In a session with reporters after his speech to the ICI membership, Securities and Exchange Commission Christopher Cox indicated that the SEC could consider ways for advisers to recoup expenses for servicing their customers’ accounts if 12(b)-1 fees are abolished.
“To the extent that administrative expenses, for example, are being paid with these fees, those are administrative chores that fund shareholders need to have performed. The money needs to come from someplace,” Mr. Cox said in response to a question about whether the SEC could come up with a new system for brokers to be paid to provide ongoing service to customers.
Many brokers now use 12(b)-1 fees for that purpose.
About $11 billion in 12(b)-1 fees are collected annually.
“Undoubtedly they are put to a variety of important purposes,” Mr. Cox told reporters.
What the SEC is considering, is “whether or not the morphing of 12(b)-1 fees from the original purpose, marketing expenses, to today’s applications, has outstripped the confines of the original rule,” he said.

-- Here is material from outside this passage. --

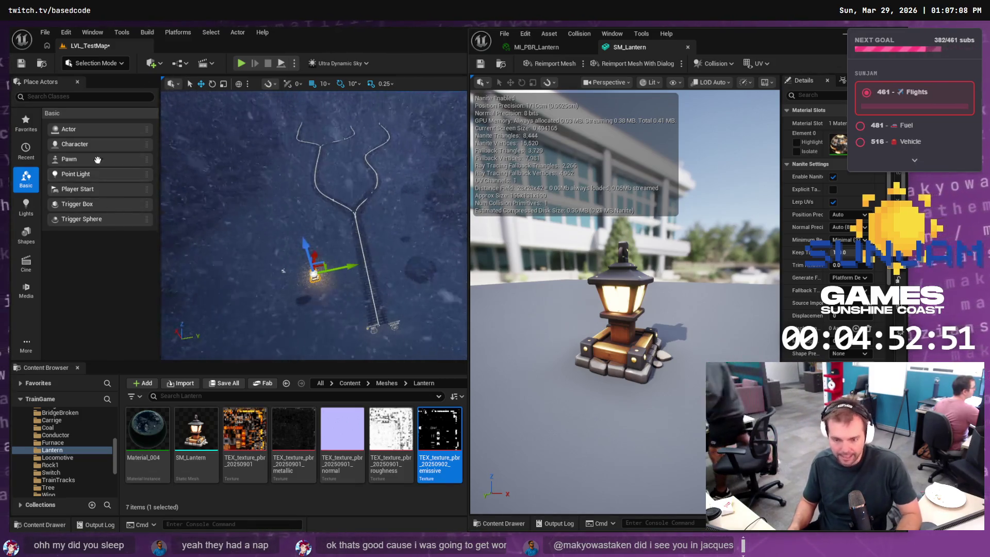
left_click(241, 64)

At the session with reporters, Mr. Cox reiterated the intention of the commission to “reform or repeal” 12(b)-1 fees.
“We are doing a top to bottom review of 12(b)-1 fees, their usefulness today in light of their original purposes, the dramatic changes that have taken in the market in the last 27 years since the rule [allowing the mutual fund fees] was first put into effect,” Mr. Cox said.
“I expect that we will, as a result of that, actually propose reform or repeal,” this year, he said.